Magnesium- und Kaliumhomöostase sind miteinander verbunden, und eine Kaliumdepletion kann erst korrigiert werden, wenn die Hypomagnesiämie behoben ist.23 Im Durchschnitt sollten die Patienten bis zu 500mEq Kalium und 4-5mg/kg/Tag 5-10mg Magnesiumchlorid erhalten. Amilorid (5-10mg/Tag) und Spironolacton (200-300mg) sind hilfreich.3

Klinische Symptome und Laborergebnisse sind für die Diagnose entscheidend. In Fällen mit typischem Phänotyp empfehlen einige Autoren die Durchführung eines Thiazid-Tests zur Bestätigung der Diagnose.24 Im vorliegenden Fall ergab die genetische Untersuchung zwei neue Mutationen des SLC12A3-Gens.
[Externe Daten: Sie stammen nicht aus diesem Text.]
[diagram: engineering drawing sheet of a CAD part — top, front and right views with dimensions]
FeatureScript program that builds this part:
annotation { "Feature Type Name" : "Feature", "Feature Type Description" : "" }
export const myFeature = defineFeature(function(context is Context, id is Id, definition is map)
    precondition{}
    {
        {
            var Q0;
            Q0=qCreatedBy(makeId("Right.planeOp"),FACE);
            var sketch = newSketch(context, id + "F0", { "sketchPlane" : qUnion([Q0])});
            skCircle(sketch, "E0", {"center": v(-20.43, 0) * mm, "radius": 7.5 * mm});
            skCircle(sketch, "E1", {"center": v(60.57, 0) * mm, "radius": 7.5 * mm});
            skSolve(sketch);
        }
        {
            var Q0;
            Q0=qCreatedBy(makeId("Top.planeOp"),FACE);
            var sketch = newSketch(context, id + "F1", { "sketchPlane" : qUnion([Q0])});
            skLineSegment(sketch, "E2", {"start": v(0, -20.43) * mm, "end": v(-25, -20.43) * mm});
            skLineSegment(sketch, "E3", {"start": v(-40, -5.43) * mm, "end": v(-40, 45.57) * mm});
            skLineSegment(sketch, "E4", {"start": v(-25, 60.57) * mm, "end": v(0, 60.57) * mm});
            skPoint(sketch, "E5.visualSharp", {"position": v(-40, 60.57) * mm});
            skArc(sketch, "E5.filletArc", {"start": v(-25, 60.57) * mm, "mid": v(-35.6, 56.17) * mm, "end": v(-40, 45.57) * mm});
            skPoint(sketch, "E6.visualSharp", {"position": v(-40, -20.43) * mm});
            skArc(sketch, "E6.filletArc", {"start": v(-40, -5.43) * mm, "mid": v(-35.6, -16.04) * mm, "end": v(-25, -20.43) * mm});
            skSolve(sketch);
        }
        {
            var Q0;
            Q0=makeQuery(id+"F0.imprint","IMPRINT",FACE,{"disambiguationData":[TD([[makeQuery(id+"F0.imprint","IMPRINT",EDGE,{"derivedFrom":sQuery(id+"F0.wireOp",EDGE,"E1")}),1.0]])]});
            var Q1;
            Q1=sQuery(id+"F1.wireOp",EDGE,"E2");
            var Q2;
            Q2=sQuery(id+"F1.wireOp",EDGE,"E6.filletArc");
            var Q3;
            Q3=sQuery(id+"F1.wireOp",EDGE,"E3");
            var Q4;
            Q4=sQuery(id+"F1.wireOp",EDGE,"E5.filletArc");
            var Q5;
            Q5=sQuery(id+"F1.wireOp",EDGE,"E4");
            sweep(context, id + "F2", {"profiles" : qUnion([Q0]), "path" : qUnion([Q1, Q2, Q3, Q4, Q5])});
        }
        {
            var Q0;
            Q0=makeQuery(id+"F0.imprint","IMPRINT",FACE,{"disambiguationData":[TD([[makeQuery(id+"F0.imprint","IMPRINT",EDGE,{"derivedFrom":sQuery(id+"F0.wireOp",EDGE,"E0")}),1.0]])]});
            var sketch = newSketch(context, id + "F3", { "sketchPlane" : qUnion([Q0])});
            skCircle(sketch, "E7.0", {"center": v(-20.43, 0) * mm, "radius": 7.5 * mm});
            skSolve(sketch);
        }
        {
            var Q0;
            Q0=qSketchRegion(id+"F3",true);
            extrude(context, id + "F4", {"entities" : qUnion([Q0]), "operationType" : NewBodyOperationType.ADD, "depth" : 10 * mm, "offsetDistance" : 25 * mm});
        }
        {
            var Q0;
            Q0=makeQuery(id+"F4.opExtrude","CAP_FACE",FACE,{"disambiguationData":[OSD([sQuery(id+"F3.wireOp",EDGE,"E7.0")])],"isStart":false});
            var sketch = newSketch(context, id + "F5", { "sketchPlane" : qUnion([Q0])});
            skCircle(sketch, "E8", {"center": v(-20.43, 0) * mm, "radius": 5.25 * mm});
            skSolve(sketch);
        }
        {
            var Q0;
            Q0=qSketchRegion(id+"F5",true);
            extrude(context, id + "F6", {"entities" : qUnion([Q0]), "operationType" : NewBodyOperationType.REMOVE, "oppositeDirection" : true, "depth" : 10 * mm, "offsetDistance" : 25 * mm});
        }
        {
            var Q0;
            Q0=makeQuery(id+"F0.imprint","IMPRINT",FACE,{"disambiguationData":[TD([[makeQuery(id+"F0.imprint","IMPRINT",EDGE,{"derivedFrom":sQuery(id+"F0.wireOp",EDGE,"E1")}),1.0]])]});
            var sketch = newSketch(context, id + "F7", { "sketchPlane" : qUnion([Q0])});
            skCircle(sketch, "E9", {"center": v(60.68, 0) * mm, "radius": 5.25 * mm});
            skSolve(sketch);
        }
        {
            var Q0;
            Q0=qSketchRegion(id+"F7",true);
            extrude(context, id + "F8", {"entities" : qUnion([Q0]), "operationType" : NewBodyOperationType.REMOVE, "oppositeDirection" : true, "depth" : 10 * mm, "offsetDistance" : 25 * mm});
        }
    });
Sie werden wahrscheinlich durch fehlende funktionelle Mutationen des NCCT verursacht.

Schlussfolgerungen

Das GSS-Syndrom ist eine der seltenen Ursachen für Hypokaliämie und stellt für Ärzte eine Herausforderung dar. Wir zeigen in diesem Beitrag, dass die Diagnose recht einfach sein kann, wenn man sich an einen sehr einfachen Ansatz zur Hypokaliämie erinnert und sich der Wirkung von Diuretika und ihrer Ähnlichkeit mit vererbten Tubulopathien bewusst ist. GS sollte von anderen Tubulopathien (sowohl vererbt als auch erworben) und anderen Ursachen für Hypokaliämie (z. B. Morbus Conn) unterschieden werden. Die Familienanamnese kann asymptomatische Patienten mit GS aufdecken. Eine geeignete Behandlung schützt die Patienten vor potenziell gefährlichen Komplikationen.